Here’s a statistic I’ve just made up: 90% of designers polled will tell you that if a job they’ve worked on fails in research, the methodology was deeply flawed. However if it sails through with flying colours, then the research was brilliantly conducted. If you’ve read Grayson Perry’s brilliant ‘Playing to the gallery’ you will be familiar with the conceptual artists Komar and Melamid. Their ‘People’s Choice’ series consisted of the “most wanted” and “most unwanted” paintings of 11 countries. These were the result of professionally conducted research in these countries, to see what was wanted from art. Which the artists duly painted.
The result, as Komar noted, was not very inspiring art made to order; “We have been traveling to different countries, engaging in dull negotiations with representatives of polling companies, raising money for further polls, receiving more of less the same results, and painting more or less the same blue landscapes. Looking for freedom, we found slavery.” There’s an easy point to score here about one paradox of research. Why do we conduct it? Presumably because marketers want to give the people what they want. The issue is the results can often be lacklustre.

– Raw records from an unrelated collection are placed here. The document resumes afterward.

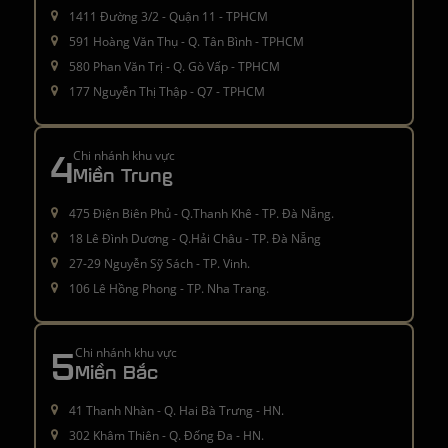
1411 Đường 3/2 - Quận 11 - TPHCM
591 Hoàng Văn Thụ - Q. Tân Bình - TPHCM
580 Phan Văn Trị - Q. Gò Vấp - TPHCM
177 Nguyễn Thị Thập - Q7 - TPHCM
4
Chi nhánh khu vực
Miền Trung
475 Điện Biên Phủ - Q.Thanh Khê - TP. Đà Nẵng.
18 Lê Đình Dương - Q.Hải Châu - TP. Đà Nẵng
27-29 Nguyễn Sỹ Sách - TP. Vinh.
106 Lê Hồng Phong - TP. Nha Trang.
5
Chi nhánh khu vực
Miền Bắc
41 Thanh Nhàn - Q. Hai Bà Trưng - HN.
302 Khâm Thiên - Q. Đống Đa - HN.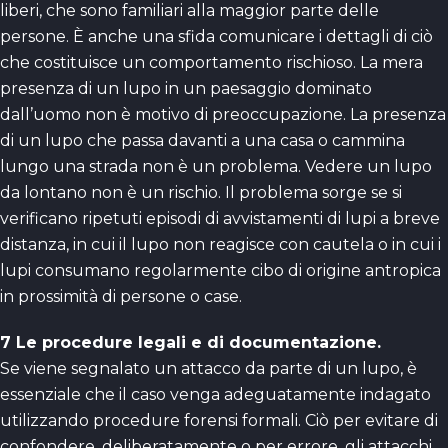
liberi, che sono familiari alla maggior parte delle
persone. È anche una sfida comunicare i dettagli di ciò
che costituisce un comportamento rischioso. La mera
presenza di un lupo in un paesaggio dominato
dall’uomo non è motivo di preoccupazione. La presenza
di un lupo che passa davanti a una casa o cammina
lungo una strada non è un problema. Vedere un lupo
da lontano non è un rischio. Il problema sorge se si
verificano ripetuti episodi di avvistamenti di lupi a breve
distanza, in cui il lupo non reagisce con cautela o in cui i
lupi consumano regolarmente cibo di origine antropica
in prossimità di persone o case.
7 Le procedure legali e di documentazione.
Se viene segnalato un attacco da parte di un lupo, è
essenziale che il caso venga adeguatamente indagato
utilizzando procedure forensi formali. Ciò per evitare di
confondere, deliberatamente o per errore, gli attacchi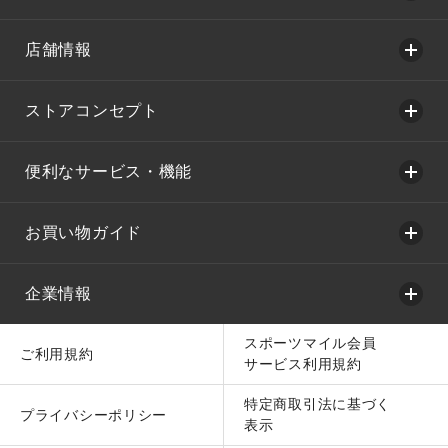
店舗情報
ストアコンセプト
便利なサービス・機能
お買い物ガイド
企業情報
スポーツマイル会員
ご利用規約
サービス利用規約
特定商取引法に基づく
プライバシーポリシー
表示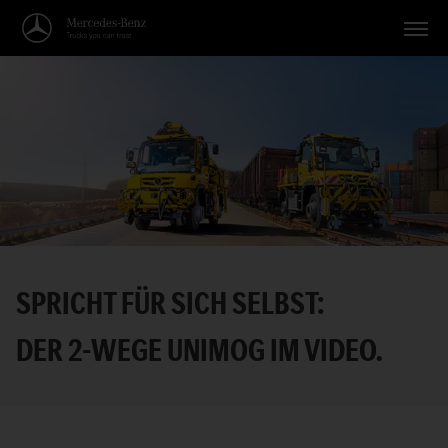
Fahrzeuge
Anwendungen
Themen
Service
Suche
SPRICHT FÜR SICH SELBST:
Deutsch
DER 2-WEGE UNIMOG IM VIDEO.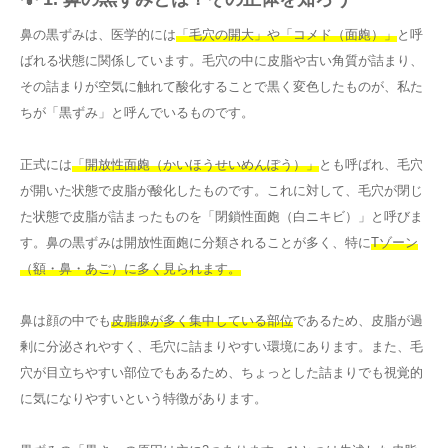
鼻の黒ずみは、医学的には
「毛穴の開大」や「コメド（面皰）」
と呼
ばれる状態に関係しています。毛穴の中に皮脂や古い角質が詰まり、
その詰まりが空気に触れて酸化することで黒く変色したものが、私た
ちが「黒ずみ」と呼んでいるものです。
正式には
「開放性面皰（かいほうせいめんぽう）」
とも呼ばれ、毛穴
が開いた状態で皮脂が酸化したものです。これに対して、毛穴が閉じ
た状態で皮脂が詰まったものを「閉鎖性面皰（白ニキビ）」と呼びま
す。鼻の黒ずみは開放性面皰に分類されることが多く、特に
Tゾーン
（額・鼻・あご）に多く見られます。
鼻は顔の中でも
皮脂腺が多く集中している部位
であるため、皮脂が過
剰に分泌されやすく、毛穴に詰まりやすい環境にあります。また、毛
穴が目立ちやすい部位でもあるため、ちょっとした詰まりでも視覚的
に気になりやすいという特徴があります。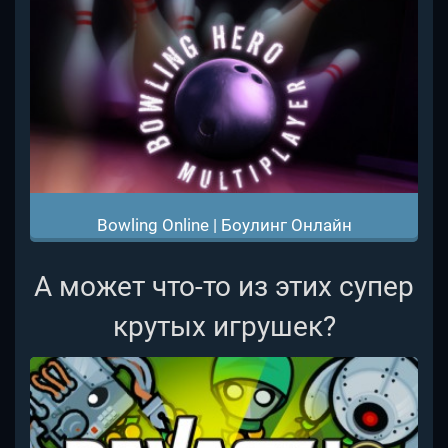
Bowling Online | Боулинг Онлайн
А может что-то из этих супер
крутых игрушек?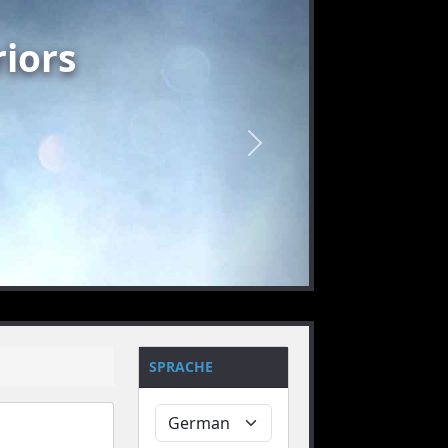
iors
nächstes
SPRACHE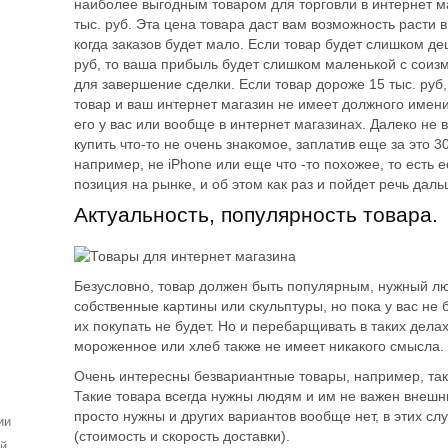
наиболее выгодным товаром для торговли в интернет ма
тыс. руб. Эта цена товара даст вам возможность расти
когда заказов будет мало. Если товар будет слишком 
руб, то ваша прибыль будет слишком маленькой с соиз
для завершение сделки. Если товар дороже 15 тыс. руб, 
товар и ваш интернет магазин не имеет должного имени
его у вас или вообще в интернет магазинах. Далеко не в
купить что-то не очень знакомое, заплатив еще за это 30 
например, не iPhone или еще что -то похожее, то есть 
позиция на рынке, и об этом как раз и пойдет речь даль
Актуальность, популярность товара.
Безусловно, товар должен быть популярным, нужный л
собственные картины или скульптуры, но пока у вас не б
их покупать не будет. Но и перебарщивать в таких делах
мороженное или хлеб также не имеет никакого смысла.
Очень интересны безвариантные товары, например, таки
Такие товара всегда нужны людям и им не важен внешни
просто нужны и других вариантов вообще нет, в этих сл
ии
(стоимость и скорость доставки).
ей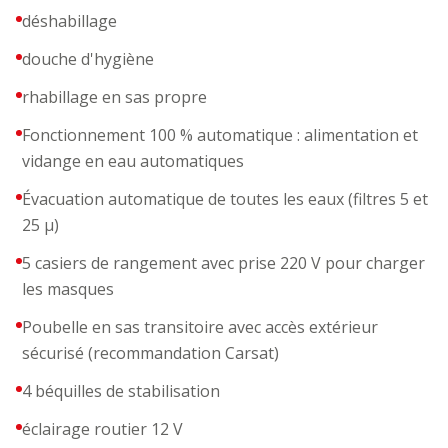
déshabillage
douche d'hygiène
rhabillage en sas propre
Fonctionnement 100 % automatique : alimentation et
vidange en eau automatiques
Évacuation automatique de toutes les eaux (filtres 5 et
25 µ)
5 casiers de rangement avec prise 220 V pour charger
les masques
Poubelle en sas transitoire avec accès extérieur
sécurisé (recommandation Carsat)
4 béquilles de stabilisation
éclairage routier 12 V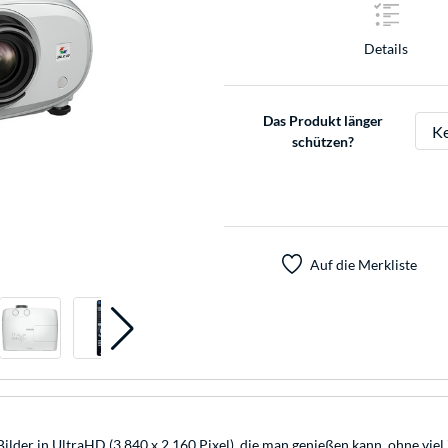
Details
Das Produkt länger
schützen?
Auf die Merkliste
lder in UltraHD (3.840 x 2.160 Pixel), die man genießen kann, ohne viel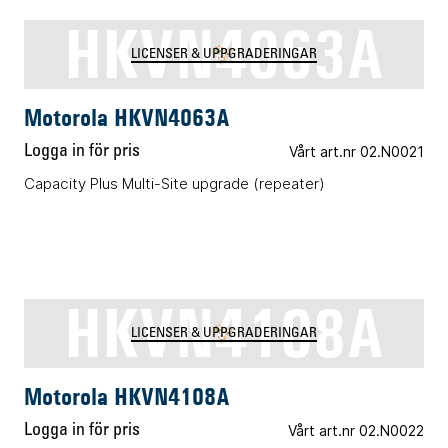
HKVN4063A
LICENSER & UPPGRADERINGAR
Motorola HKVN4063A
Logga in för pris
Vårt art.nr 02.N0021
Capacity Plus Multi-Site upgrade (repeater)
HKVN4108A
LICENSER & UPPGRADERINGAR
Motorola HKVN4108A
Logga in för pris
Vårt art.nr 02.N0022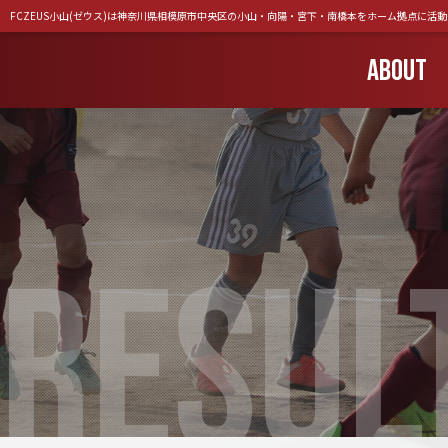
FCZEUS小山(ゼウス)は神奈川県相模原市中央区の小山・向陽・宮下・南橋本をホーム拠点に活
ABOUT
RESUL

And so ironically, nobody wants them. Evidence of this might be found in the rule of thumb is that nine out of ten new product launches fail, despite all the research done along the way.
So what’s the solution? It would be an insult to the collective brainpower behind contemporary research to suggest one can improve things with a glib one liner. But perhaps it is the job of designers to fight. To keep on all the awkward edges and odd knobbly bits that research results tend to smooth off. Because at the end of the day it is by our differences that we are remembered, rather than by blending in seamlessly or appealing to the law of averages.